Post-Processing interventions - Methods to fix problematic outputs post prediction.
Speakers:
Sachin Kumar (Ph.D. Student at Carnegie Mellon University)
Sachin is a fifth-year Ph.D. student at the Language Technologies Institute, School of Computer Science at CMU, working in the intersection of machine learning and language technologies. Sachin's research tackles critical technical problems in core language generation with deep learning, such as open-vocabulary generation, detection and demotion of spurious confounders, and controllable generation.
Vidhisha Balachandran (Ph.D. Student at Carnegie Mellon University)
Vidhisha is a third-year Ph.D. student at the Language Technologies Institute, School of Computer Science at Carnegie Mellon University. Her current research focuses on building interpretable and reliable NLP models with a focus on summarization, factuality, and KB-based reasoning.
Yulia Tsvetkov (Assistant Professor at Univesity of Washington, Seattle)

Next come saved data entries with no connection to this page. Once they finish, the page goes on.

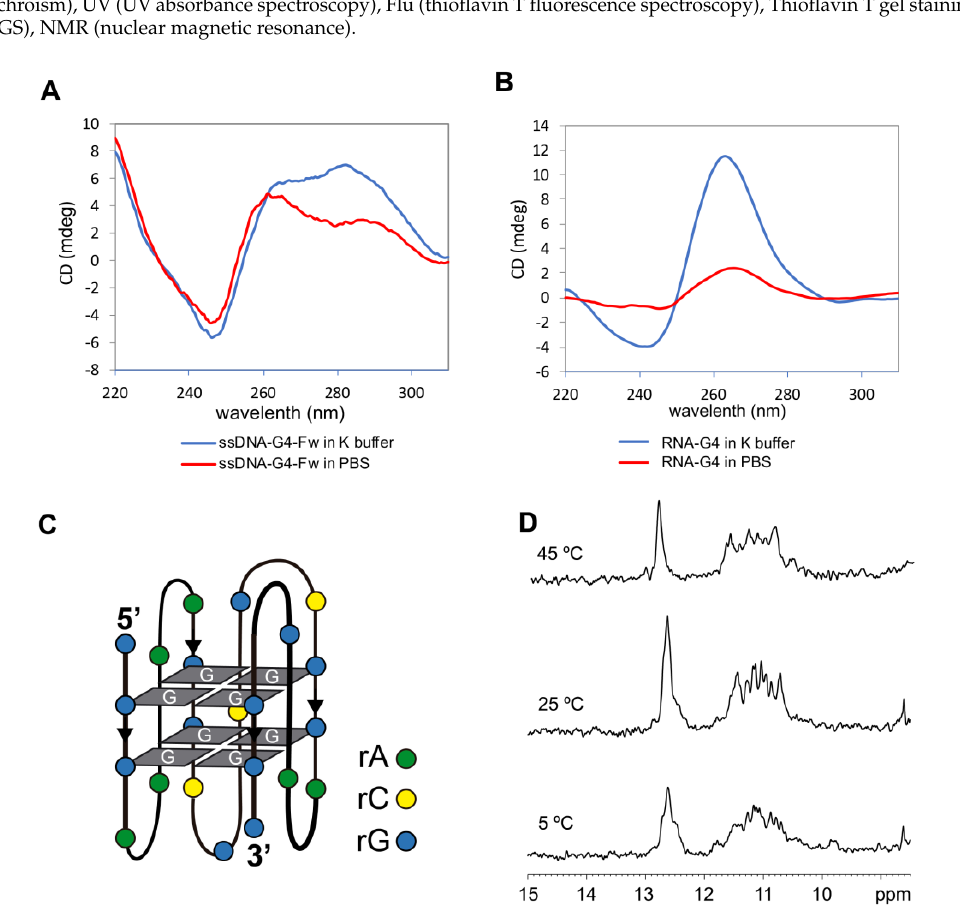
Figure 2. Structural characterization of G4FS in both RNA and DNA oligonucleotides. CD spectra of ssDNA-G4-Fw ( A ) and RNA-G4 ( B ) in K + bu ff er (blue line) and PBS (red line) at 20 ◦ C, showing a shape consistent with the formation of G-quadruplex structures. ( C ) Illustration representing the G-quadruplex folding of the G4-RNA sequence. Each color dot represents a ribonucleotide: adenine (rA), citosine (rC) and guanine (rG). ( D ) Imino region of monodimensional 1 H-NMR spectra of ssDNA-G4-Fw in H 2 O / D 2 O (90:10) at di ff erent temperatures. The spectra show signals between 10 and 12 ppm, characteristic of imino protons taking part in G-tetrads. Bu ff er conditions: 25 mM KPi pH 7, 100 mM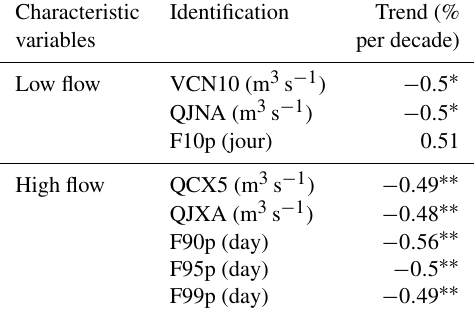
Table 4. Trend (% by decade) of high flow and low flow variables. Characteristic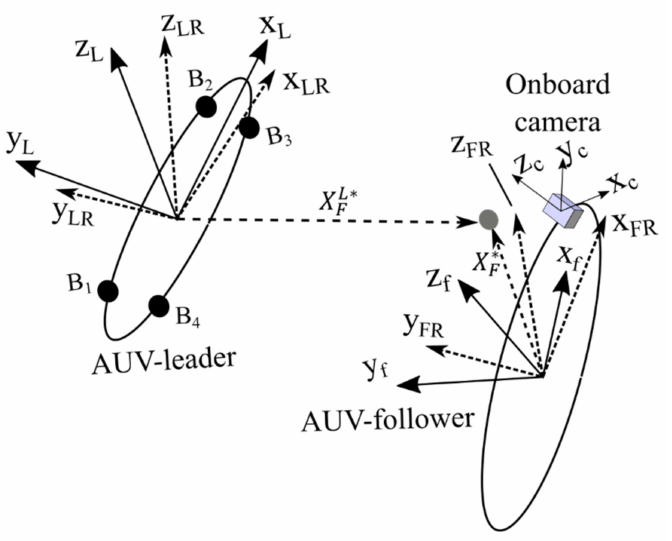
Figure 1. Scheme of leader–follower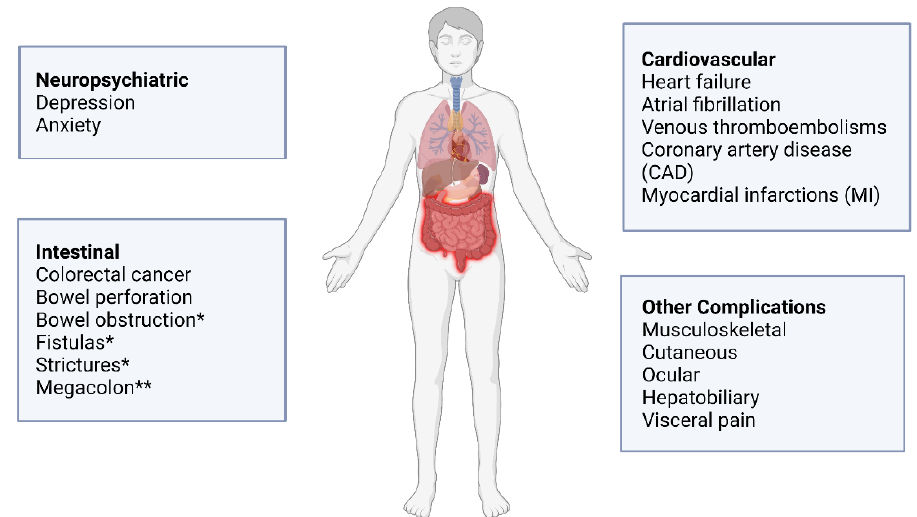
Figure 1. Intestinal and extraintestinal complications of IBD. * Mainly associated with Crohn’s disease; ** mainly associated with ulcerative colitis. Created with Biorender.com.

Yulia is an assistant professor at the Paul G. Allen School of Computer Science & Engineering at the University of Washington. Her research group works on trustworthy and ethical NLP, multilingual NLP, and language generation. The projects are motivated by a unified goal: to extend the capabilities of human language technology beyond individual populations and across language boundaries, thereby enabling NLP for diverse and disadvantaged users, the users that need it most. Yulia co-organized several workshops and tutorials, including the Workshop on Multilingual and Cross-lingual Methods in NLP in 2016, Workshop on Subword and Character Level Models in NLP in 2018, SafeConvAI @ SIGDial 2021: A Special Session on Safety for E2E Conversational AI, and tutorials on Socially Responsible NLP at NAACL 2018 and TheWebConf 2019. Prior to joining UW, Yulia was an assistant professor at Carnegie Mellon University and a postdoc at Stanford. Yulia is a recipient of the Okawa research award, Amazon machine learning research award, Google faculty research award, and multiple NSF awards.